는 빔폭(530)이 10도일 때의 데이터 레이트 중 가장 큰 데이터 레이트일 수 있고, 데이터 전송 장치(510)와 기준 디바이스(520) 간의 거리인 12m보다 큰 데이터의 전송 거리를 지원하는 데이터 레이트일 수 있다.Assuming that the distance between the data transmission device 510 and the reference device 520 is 12 m, the data transmission device 510 transmits a beam of 10 degrees with an initial beam width,

Wow

Can be calculated. here,

May be the largest data rate of the data rate when the beam width 530 is 10 degrees and may be the data rate that supports the transmission distance of data larger than 12 meters, which is the distance between the data transmission device 510 and the reference device 520 have.

는 빔폭(530)이 30도인 빔에 포함되는 디바이스들의 개수를 나타낼 수 있고,

는 3465Mbps가 될 수 있다.

가 4158Mbps이고, 빔폭이 30도인 빔은 데이터의 전송 거리로 9.4350m를 지원하므로, 이 경우 데이터 전송 장치(510)는 기준 디바이스(520)에 데이터를 정상적으로 송신할 수 없다. 따라서, 데이터 전송 장치(510)는 일정 빔폭(530)에서 데이터 전송 장치(510)와 기준 디바이스(520) 간의 거리인 12m 보다 큰 데이터의 전송 거리를 지원하는 데이터 레이트 중

값을 최대화하는 3456Mbps의 데이터 레이트를 선택하게 되는 것이다.For example, if the beam width 530 is 30 degrees,

May represent the number of devices included in the beam having a beam width 530 of 30 degrees,

May be 3465 Mbps.

A beam having a beam width of 30 degrees corresponds to a transmission distance of 9.4350 m. In this case, the data transmission apparatus 510 can not transmit data to the reference device 520 normally. Accordingly, the data transmission apparatus 510 transmits data at a constant beam width 530 at a data rate that supports a transmission distance of data larger than 12 m, which is a distance between the data transmission apparatus 510 and the reference device 520

The data rate of 3456 Mbps which maximizes the value is selected.

와

가 적용된 결과 값을 가장 크게 하는 빔폭을 최적 빔폭으로 결정할 수 있다. 결론적으로, 데이터 전송 장치(510)는 고정된 빔이 아닌 디바이스들의 위치에 따라 적응적으로 결정된 빔폭의 빔을 이용하여 최적의 멀티캐스트 서비스 환경을 제공할 수 있다.Through the above process, the data transfer apparatus 510

Wow

The optimum beam width can be determined as the beam width that maximizes the resultant value. As a result, the data transmission apparatus 510 can provide an optimum multicast service environment using a beam of a beam width adaptively determined according to the location of the devices, rather than the fixed beam.

According to another embodiment, the data transmission apparatus 510 can determine 30 degrees with a beam width supporting a data rate of 2772 Mbps and a data transmission distance of 16 m or more. This is because the beam width supporting the data transmission distance of 16 m or more is 10 degrees, 20 degrees, 30 degrees at 2772 Mbps, but a beam having a beam width of 30 degrees may include a larger number of devices.

The data transmission apparatus 510 can select the second reference device 540 for the devices not included in the beam of the first optimum beam width when the first optimal beam width 530 is determined. Specifically, when the first optimum beam width 530 is determined, the data transmission apparatus 510 can select the farthest device 540 among the devices not included in the beam of the first optimum beam width, as the reference device. The data transmission apparatus 510 can search for the second optimum beam width through the same process as above with the second reference device 540 as the center. In this manner, the data transmission apparatus 510 can sequentially determine an optimal beam width for a plurality of devices.

6 is a diagram illustrating an example of setting devices included in an optimum beam width according to an embodiment as a group.

Referring to FIG. 6, when the data transmission apparatus 610 determines the first optimal beam width 660 around the first reference device 640, the second reference device 650 is selected and the second reference device 650 The second optimal beam width 670 can be determined.

Specifically, when the first optimal beam width 660 is determined, the data transmission device 610 transmits the first optimal beam width 660 to the device 620 at the farthest distance among the remaining devices except for the devices included in the beam 620 of the first optimal beam width 660 650) can be selected as the second reference device.

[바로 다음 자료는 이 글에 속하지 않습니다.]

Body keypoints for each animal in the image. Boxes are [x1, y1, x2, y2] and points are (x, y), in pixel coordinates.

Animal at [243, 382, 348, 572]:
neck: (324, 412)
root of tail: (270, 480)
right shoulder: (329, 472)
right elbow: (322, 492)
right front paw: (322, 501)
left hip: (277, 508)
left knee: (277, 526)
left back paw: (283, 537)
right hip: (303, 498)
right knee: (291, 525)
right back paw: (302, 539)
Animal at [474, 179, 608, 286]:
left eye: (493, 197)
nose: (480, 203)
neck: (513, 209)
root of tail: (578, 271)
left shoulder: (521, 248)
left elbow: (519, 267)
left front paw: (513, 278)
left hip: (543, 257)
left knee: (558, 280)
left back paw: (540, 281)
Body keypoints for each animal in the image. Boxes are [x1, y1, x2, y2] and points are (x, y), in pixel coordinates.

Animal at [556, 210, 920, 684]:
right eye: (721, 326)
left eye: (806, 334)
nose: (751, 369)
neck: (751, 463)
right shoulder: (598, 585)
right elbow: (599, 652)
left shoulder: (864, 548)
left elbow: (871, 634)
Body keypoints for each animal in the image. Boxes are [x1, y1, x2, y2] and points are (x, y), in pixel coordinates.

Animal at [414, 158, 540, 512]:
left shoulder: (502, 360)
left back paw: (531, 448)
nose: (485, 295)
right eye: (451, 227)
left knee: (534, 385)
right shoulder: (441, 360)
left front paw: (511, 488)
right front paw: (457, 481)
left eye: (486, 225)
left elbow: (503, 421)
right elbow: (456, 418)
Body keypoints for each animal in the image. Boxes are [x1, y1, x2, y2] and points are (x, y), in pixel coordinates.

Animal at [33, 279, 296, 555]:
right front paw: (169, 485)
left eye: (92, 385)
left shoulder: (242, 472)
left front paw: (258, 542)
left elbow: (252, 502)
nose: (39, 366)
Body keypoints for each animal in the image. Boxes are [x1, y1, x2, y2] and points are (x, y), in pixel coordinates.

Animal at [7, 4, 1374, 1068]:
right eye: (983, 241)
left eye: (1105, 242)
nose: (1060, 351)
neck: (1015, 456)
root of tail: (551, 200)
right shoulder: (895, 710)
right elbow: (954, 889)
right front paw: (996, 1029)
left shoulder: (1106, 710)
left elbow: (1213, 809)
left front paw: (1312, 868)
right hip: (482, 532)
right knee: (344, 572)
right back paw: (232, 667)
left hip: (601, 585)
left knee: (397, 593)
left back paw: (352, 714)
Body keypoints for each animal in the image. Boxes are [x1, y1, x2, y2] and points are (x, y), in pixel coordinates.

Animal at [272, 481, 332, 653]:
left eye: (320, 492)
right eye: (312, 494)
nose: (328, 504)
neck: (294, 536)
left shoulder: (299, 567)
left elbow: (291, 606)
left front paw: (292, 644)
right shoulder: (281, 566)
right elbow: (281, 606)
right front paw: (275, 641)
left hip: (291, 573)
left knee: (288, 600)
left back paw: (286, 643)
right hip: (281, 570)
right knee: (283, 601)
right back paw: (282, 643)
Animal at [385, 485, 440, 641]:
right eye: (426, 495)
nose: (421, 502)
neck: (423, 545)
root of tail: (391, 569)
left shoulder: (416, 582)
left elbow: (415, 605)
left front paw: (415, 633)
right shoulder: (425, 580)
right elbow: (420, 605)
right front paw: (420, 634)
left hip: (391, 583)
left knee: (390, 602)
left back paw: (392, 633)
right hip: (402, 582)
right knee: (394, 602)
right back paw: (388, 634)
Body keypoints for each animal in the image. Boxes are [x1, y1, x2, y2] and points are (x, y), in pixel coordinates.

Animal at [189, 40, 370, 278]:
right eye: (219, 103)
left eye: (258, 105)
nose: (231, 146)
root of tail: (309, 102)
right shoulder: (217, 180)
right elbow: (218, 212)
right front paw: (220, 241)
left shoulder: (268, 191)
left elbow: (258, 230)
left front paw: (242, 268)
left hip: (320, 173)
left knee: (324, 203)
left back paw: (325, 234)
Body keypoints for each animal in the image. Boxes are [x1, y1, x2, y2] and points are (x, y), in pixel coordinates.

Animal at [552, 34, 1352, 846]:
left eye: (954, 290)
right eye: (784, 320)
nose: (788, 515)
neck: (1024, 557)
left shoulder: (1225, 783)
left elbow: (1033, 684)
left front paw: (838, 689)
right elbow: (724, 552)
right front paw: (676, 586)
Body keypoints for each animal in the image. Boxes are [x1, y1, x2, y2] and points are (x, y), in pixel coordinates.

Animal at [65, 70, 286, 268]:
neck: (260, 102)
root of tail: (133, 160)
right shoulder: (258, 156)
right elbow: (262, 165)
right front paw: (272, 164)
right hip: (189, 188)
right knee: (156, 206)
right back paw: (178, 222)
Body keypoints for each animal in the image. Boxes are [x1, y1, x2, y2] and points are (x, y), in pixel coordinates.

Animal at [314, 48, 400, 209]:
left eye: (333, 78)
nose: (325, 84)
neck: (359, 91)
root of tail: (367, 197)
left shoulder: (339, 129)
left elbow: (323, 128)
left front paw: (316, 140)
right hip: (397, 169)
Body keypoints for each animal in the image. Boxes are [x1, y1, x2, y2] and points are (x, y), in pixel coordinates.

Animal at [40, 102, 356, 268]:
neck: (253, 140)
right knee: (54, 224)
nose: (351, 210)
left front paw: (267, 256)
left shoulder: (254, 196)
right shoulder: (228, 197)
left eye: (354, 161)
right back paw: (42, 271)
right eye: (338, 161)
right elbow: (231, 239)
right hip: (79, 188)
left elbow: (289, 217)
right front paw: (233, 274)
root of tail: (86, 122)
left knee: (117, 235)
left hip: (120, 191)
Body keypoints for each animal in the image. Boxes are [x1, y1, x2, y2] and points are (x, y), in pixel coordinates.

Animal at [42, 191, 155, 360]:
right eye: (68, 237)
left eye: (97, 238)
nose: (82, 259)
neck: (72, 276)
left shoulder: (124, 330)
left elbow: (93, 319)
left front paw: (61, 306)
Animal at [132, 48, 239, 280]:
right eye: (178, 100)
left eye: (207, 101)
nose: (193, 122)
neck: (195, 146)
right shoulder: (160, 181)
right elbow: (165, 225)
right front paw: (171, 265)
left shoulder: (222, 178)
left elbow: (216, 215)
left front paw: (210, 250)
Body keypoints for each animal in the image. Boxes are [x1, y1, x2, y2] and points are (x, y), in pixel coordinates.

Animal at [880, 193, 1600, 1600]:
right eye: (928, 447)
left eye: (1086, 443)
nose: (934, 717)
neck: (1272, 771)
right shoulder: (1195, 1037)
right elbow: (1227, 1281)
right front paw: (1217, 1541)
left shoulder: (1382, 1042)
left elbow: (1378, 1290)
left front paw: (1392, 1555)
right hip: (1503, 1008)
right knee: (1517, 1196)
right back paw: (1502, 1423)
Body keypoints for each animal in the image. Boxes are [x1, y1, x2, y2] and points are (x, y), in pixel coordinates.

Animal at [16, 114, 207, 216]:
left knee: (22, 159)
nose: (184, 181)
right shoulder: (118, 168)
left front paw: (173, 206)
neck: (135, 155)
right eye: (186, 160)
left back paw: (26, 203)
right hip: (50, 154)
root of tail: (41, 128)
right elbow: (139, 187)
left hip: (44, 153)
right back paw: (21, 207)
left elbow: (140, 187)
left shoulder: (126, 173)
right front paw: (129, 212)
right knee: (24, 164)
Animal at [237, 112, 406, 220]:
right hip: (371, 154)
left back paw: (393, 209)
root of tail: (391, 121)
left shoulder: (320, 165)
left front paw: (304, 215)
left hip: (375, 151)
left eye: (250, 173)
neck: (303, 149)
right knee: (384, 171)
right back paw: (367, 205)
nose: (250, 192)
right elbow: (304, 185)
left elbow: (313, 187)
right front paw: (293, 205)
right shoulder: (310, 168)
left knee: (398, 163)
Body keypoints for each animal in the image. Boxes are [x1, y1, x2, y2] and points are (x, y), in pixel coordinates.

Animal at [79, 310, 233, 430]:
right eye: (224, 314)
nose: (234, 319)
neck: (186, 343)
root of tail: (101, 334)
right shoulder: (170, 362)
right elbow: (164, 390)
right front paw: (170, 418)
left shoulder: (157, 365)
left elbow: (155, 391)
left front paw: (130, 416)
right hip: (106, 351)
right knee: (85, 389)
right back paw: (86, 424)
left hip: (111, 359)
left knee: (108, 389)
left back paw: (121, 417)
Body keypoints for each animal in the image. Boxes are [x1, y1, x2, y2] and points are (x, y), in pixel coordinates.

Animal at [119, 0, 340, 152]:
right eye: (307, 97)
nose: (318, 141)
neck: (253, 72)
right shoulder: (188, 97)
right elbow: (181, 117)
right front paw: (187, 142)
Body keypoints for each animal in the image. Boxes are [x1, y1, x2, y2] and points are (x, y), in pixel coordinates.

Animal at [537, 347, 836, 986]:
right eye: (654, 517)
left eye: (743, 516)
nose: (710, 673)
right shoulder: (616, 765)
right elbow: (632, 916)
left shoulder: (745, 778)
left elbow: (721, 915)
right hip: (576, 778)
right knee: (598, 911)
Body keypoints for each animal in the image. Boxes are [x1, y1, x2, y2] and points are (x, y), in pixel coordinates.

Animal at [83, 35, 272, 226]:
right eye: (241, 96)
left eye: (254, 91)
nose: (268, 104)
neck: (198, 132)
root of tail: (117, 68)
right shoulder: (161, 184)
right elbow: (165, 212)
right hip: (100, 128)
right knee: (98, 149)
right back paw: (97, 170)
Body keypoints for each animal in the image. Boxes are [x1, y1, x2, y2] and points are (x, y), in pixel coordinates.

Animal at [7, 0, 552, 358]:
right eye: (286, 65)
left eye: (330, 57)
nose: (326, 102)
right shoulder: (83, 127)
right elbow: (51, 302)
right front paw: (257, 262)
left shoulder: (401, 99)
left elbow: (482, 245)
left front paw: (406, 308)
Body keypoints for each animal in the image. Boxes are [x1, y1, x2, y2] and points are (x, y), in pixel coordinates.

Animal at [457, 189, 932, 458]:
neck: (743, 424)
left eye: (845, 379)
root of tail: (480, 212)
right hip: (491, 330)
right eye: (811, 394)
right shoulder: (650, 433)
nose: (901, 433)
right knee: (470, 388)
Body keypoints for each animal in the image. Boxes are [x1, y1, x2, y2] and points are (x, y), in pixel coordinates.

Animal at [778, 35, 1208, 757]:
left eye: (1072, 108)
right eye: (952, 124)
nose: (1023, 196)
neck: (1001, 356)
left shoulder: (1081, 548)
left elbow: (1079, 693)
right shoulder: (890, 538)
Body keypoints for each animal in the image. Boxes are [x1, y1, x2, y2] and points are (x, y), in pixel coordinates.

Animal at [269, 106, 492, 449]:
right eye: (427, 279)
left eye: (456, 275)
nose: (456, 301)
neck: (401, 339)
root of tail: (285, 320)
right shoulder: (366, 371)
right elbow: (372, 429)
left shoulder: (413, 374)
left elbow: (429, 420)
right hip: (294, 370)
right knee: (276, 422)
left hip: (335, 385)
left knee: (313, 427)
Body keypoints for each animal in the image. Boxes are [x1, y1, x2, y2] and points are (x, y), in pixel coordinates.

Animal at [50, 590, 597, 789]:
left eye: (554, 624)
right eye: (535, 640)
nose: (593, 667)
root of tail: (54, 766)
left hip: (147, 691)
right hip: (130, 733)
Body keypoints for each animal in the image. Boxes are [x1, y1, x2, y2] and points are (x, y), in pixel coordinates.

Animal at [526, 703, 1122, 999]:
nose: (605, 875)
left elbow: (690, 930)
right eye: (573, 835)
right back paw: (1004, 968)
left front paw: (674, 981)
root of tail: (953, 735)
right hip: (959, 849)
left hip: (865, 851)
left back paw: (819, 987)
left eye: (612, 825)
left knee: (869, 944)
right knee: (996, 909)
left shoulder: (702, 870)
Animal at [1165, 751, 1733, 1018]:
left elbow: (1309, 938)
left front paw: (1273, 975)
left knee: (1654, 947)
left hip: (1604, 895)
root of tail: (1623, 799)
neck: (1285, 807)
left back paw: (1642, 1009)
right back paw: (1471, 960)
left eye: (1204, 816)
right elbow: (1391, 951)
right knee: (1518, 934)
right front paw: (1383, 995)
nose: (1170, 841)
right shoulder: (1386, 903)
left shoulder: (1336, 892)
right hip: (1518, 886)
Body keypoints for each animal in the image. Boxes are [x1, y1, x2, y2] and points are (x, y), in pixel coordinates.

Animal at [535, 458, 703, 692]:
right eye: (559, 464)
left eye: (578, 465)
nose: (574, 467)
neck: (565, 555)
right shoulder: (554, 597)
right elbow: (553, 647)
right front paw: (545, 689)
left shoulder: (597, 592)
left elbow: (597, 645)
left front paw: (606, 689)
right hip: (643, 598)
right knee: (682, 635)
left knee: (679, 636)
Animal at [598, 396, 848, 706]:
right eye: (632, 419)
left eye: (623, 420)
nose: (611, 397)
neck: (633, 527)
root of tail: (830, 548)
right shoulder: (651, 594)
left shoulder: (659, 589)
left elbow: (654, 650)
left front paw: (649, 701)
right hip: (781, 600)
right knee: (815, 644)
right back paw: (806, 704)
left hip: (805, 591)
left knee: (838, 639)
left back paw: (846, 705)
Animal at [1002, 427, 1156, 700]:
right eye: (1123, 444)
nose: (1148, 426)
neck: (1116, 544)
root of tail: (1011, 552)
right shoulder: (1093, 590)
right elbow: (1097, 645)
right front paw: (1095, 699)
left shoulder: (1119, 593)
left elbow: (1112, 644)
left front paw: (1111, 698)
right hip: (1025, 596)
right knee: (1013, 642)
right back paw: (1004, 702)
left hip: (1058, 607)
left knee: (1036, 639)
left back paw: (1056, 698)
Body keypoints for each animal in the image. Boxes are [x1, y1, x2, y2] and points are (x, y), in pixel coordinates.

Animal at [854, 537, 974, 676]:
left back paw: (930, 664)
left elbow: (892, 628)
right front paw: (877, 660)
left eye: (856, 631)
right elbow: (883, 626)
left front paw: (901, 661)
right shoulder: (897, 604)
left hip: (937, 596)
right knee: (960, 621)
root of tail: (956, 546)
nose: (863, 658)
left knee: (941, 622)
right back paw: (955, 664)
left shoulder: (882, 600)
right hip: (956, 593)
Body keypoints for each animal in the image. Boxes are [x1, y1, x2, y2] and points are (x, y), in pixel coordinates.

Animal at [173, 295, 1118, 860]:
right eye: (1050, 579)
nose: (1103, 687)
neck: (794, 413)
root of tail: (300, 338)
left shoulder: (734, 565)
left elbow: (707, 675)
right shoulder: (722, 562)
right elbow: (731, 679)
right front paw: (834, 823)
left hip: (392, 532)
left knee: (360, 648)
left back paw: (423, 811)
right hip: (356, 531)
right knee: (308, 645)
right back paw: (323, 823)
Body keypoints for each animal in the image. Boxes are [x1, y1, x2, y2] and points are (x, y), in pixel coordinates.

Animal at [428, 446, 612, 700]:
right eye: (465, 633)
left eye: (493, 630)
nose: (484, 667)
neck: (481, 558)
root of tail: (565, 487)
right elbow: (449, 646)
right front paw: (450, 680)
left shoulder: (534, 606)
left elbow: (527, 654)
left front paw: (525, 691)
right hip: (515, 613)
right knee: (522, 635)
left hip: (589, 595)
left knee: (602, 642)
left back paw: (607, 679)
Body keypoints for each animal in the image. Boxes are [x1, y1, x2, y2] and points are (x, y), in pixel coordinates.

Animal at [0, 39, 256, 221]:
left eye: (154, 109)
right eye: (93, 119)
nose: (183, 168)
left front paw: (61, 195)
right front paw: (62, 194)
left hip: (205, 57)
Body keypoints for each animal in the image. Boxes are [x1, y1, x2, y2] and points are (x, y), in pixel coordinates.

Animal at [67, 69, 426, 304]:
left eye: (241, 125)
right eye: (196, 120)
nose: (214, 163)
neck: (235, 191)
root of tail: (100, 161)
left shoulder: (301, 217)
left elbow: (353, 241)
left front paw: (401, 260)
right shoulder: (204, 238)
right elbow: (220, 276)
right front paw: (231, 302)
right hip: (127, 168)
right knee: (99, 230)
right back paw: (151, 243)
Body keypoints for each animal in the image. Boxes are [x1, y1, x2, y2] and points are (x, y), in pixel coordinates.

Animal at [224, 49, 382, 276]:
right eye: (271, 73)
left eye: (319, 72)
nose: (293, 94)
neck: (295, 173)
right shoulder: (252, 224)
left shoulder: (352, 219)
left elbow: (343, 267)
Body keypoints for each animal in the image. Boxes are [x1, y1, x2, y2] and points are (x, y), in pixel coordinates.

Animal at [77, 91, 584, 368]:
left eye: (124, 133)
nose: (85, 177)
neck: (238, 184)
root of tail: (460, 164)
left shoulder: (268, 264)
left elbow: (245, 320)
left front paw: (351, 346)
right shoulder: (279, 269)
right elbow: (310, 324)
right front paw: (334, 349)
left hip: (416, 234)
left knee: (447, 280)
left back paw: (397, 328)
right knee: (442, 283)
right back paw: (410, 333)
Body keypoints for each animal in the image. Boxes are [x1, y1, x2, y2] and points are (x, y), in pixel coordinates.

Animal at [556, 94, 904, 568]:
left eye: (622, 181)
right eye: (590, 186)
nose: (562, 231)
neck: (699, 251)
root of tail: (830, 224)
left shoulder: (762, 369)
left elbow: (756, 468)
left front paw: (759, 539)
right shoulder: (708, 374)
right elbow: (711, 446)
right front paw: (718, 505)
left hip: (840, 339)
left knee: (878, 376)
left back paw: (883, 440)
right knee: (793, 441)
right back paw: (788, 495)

When the second reference device 650 is selected, the data transmission apparatus 610 increases the beam width 670 based on the second reference device 650, and increases the data rate 630 according to the number of devices included in the beam and the beam width of the beam The beam width can be searched to maximize the result of applying the beam. That is, the data transmission apparatus 610 can sequentially determine an optimum beam width for all the devices.

The data transmission apparatus 610 can set the devices included in the beams 620 and 630 of the optimal beam widths 660 and 670 as a group and sequentially provide the multicast service to each group. 6, D ₁ , D ₂ , and D ₃ are included in the beam 620 of the first optimal beam width 660 and the data transmission device 610 receives D ₁ , D ₂ , and D ₃ in the same multicast service environment Lt; RTI ID = 0.0 > ₃ < / RTI > In addition, the data transmission apparatus 610 may store setting information of a beam to be sent to each group, and when the devices included in each group are changed, the data transmission apparatus 610 may perform the operation for determining the optimum beam width again.

7 is a flow diagram illustrating an operation for providing a multicast service according to one embodiment.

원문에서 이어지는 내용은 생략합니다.